4 Buildings that Keep the History Alive in Boston

It’s impossible to walk the streets of Boston without feeling the sweet sense of nostalgia. Cobblestone paths mark the way through numerous villages, statues depicting some of the nation’s most influential patriots adorn parks, and architecture from colonial times rises from the concrete. In fact, you can still visit some of the places that housed one of the greatest movements of all time – the American Revolution.

Paul Revere’s House

His wild ride through the streets of Boston, as he warned the townsfolk and the Sons of Liberty of the impending arrival of the British, made him a shining star when it comes to historical figures hailing from Boston.
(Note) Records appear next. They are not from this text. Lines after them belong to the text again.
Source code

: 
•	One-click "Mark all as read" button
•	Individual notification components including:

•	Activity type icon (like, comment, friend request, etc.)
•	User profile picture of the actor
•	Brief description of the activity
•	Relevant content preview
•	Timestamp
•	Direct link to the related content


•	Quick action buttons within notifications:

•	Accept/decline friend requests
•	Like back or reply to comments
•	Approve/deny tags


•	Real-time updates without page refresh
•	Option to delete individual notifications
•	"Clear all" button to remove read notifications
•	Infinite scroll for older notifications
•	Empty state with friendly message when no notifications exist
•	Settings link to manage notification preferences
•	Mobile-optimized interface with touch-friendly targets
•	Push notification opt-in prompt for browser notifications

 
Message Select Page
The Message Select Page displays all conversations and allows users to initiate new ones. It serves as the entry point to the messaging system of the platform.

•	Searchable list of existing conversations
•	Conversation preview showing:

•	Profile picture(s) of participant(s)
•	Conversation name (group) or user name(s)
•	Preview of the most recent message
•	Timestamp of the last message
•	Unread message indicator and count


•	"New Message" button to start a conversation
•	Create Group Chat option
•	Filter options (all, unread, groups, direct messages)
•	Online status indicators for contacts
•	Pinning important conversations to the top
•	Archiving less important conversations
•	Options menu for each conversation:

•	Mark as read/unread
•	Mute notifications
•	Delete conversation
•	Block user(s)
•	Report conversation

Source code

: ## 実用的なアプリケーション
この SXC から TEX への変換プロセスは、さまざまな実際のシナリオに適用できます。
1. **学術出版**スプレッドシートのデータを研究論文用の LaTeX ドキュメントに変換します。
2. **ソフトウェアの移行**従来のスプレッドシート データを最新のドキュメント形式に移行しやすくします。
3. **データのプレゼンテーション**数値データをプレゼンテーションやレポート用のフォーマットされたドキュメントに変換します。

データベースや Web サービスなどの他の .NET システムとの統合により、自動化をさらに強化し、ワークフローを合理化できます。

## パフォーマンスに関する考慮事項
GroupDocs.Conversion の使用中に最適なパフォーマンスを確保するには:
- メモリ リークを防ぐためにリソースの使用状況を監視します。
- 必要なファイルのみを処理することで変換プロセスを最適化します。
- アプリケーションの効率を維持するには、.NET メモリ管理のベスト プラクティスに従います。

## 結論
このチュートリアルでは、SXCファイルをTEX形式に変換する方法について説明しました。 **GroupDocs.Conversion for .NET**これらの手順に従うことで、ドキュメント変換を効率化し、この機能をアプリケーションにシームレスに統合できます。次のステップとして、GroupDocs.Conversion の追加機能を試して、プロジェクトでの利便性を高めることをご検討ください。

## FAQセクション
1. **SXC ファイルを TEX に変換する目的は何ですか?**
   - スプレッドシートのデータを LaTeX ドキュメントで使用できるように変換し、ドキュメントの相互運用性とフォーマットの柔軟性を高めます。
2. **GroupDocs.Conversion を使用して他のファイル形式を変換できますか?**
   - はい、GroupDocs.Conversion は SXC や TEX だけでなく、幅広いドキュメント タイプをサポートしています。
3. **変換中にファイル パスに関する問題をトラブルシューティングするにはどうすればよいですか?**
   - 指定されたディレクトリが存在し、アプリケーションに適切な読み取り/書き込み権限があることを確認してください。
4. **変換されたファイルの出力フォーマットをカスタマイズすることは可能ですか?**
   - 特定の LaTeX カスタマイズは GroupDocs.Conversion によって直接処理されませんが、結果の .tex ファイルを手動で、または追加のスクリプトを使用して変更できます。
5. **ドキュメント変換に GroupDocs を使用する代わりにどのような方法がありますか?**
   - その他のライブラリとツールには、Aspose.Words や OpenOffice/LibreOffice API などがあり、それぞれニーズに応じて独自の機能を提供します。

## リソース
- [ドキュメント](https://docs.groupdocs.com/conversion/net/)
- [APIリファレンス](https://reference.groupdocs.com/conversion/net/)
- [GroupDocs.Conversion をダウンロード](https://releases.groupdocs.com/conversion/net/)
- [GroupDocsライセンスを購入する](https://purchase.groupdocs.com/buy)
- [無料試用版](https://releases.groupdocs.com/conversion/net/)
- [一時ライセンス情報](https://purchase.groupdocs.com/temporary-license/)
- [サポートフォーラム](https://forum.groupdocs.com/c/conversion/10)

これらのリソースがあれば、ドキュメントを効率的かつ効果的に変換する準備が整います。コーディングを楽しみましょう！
Paul Revere spent many years living with his quite large family at the house that is now frozen in time. The silversmith’s home is now a museum. Take a walk through the modest home that has been standing since 1680, and you’ll get a glimpse of what life was like during the Revolutionary era.

Faneuil Hall-1

Faneuil Hall

Faneuil Hall has been standing as it is since 1762, when it was rebuilt after a fire. Its halls have been home to merchants who sold all sorts of goods to the people of Boston, and were also a meeting place for the Sons of Liberty. Over the years, many important people, from Samuel Adams to Barack Obama, have delivered speeches in this National Historic Landmark. One of its most notable features is the grasshopper weather vane, which was first placed atop the building in 1742. Faneuil Hall is still a marketplace where you can shop and grab a bite to eat while perusing the streets of Boston.

Old North Church

The Old North Church played an important part in the aforementioned wild ride of Paul Revere. On that fateful night, when Revere rode the Boston streets singing, “The British are coming,” the Old North Church gave him the answer he needed. The Sons of Liberty had developed a code. One lantern would be hung in the steeple if they were coming by land, and two if they were arriving by sea. Two lanterns shone brightly from the church’s steeple that night. You can visit the Old North Church today, where you can delve into the lives of the churchgoers of times past.

Old North Church-1

Old South Meeting House

Head downtown to find the Old State Meeting House. This church was built for the people of Boston in 1729, and was a place of worship, celebration and change. The Old South Meeting House drew a crowd of 5,000 on a cold December evening in 1773. All the colonists who participated in the affair were there to organize the Boston Tea Party. John Hancock led the meeting, and the rest is… well, history! You can visit this notable spot, and stand where freedom was demanded by the nation’s forefathers.

While some of the most impressive, these four buildings only scratch the surface of Boston’s historical sites. If you want to see them all, hop on the Freedom Trail and tour the city like a true colonist.